Data Collection and Analysis

A range of data collection methods were consistently applied; audio recordings were made during studies, and later transcribed, and memos were also often written to record

observations. A single notebook was used throughout the entire research project, to consolidate observations on literature review, programming and testing. This allowed emerging codes to be identified through continual consultation of notes. All work produced by pupils during phases 2 and 3 was saved and analysed, in addition to being sent back to the

school for distribution to the pupils. This mostly consists of files made with Graphick Score,

video exports of which can be found in the electronic appendix.

In accordance with the recommendations of Glaser (1992), a process of coding for emergence was applied at all stages. Various data types are therefore analysed using the same process:

 Audio transcripts

 Written memos (during reading, programming and testing)

 Software artefacts (produced through programming)

 Musical artefacts (produced by the pupils using the software)

 Unstructured interviews with pupils and teachers

This led to concepts being established, which are presented through the reflective summaries at the end of each study (see chapters 5-7). Further coding of these concepts produced wider conceptual categories, presented at the end of each phase of research. This ultimately led to the formation of a theory grounded in this research data (see 7.9).

In total, the studies conducted during phases 2 and 3 involved approximately 200 participants, though a wider audience has been reached through dissemination at conferences, and casual observers taking part in the earlier exhibitions. This is within the target sample size given in the research proposal and ethical approval form. While it should be noted that this constitutes a small sample size in relation to other qualitative research projects, other considerations particular to this type of research model should be taken into account. In this project, I have acted as a solo researcher and programmer to undertake an interdisciplinary practice-led investigation. The value of this approach has been described in this chapter, but is also recognised by Brown (2007a, pp.7-8):

Research is often a solo venture, where the researcher undertakes all tasks from literature review, to data collection and analysis, to presentation of findings. In

75 educational research this is reinforced by the culture of ‘solo’ teacher. As a result, the software engineering skills required by SoDaR may seem a prohibitive boundary to many researchers… It is worth emphasizing the benefits of developing software engineering skills for those so inclined. Learning to program a computer changes the relationship between the person and the computer, such that the person can create what they need rather than having to accept only what features the machine provides. Also, as a mode of expression, computer languages provide both an alternative mode of thinking and opportunity to communicate ideas. These advantages apply to

software development as they do to developing skills in other modes of expression, such as water-color painting, calculus, rhyming couplets, or music notation.

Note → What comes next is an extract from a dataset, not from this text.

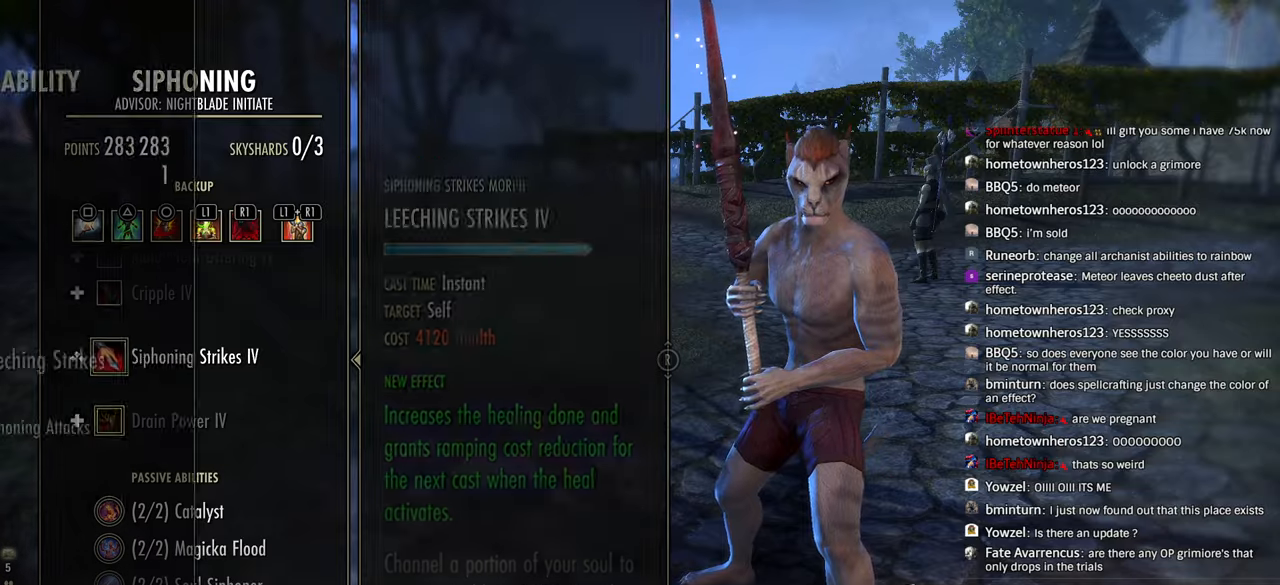
{"dt_ms": 500, "buttons": [], "left_stick": "center", "right_stick": "center", "events": [[100, "CROSS", "up"], [250, "DPAD_DOWN", "down"], [400, "DPAD_DOWN", "up"]]}
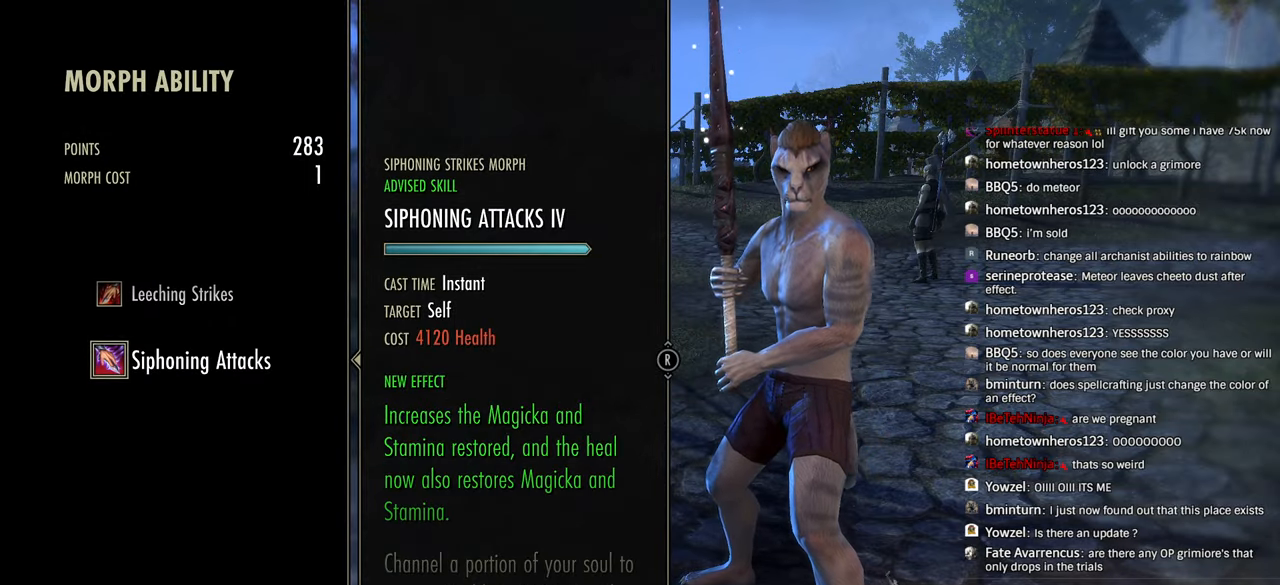
{"dt_ms": 500, "buttons": ["SQUARE"], "left_stick": "center", "right_stick": "center", "events": [[150, "CROSS", "down"], [250, "CROSS", "up"], [400, "SQUARE", "down"]]}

This acknowledges the creative and expressive nature of the practical programming

component of SoDaR, and its relevance to pedagogic considerations such as communication. Also, Brown seems to suggest here that the educator undertaking all or part of the

programming task, even from a relatively amateur position, is gaining a relevant creative and pedagogic insight, therefore presenting an opportunity for personal and professional

development. Adopting this model has necessarily restricted the number of studies – and subsequently participants – compared to non-practical projects, as a proportion of research time is dedicated to the programming task, which forms a prominent part of the narrative of this project.

It should also be noted that issues of small sample size and subsequent concerns around generalisation are common in educational research, and many theorists have proposed allowances for this apparent deficiency (see Bassey 1998; 2001). Where the solo teacher conducts research focused on their practice and outcomes, the sample is inherently restricted to the local demographic of their school and students. If the experience of such a practitioner is of value to research communities (see 2.2.2) it must be taken into account that these outputs have a contextual dependency upon the particular practice of that individual; this is seen in action research, for example. Bridges (2003, p.190) argues that educational principles must be grounded in experiences of classroom practice or this presents a generalisation in itself:

We probably do not even fully understand our educational values until we have seen them implemented or seen the conflicts which arise in practice between different principles to which we ascribe in general abstract terms. We can come to understand

76 our philosophical principles differently by seeing them realised in practice, and hence experience can come to change the principles we hold as well as being informed by them. We can evaluate our experience by reference to our principles: and we can re- evaluate our principles by reference to our experience of their realisation in practice.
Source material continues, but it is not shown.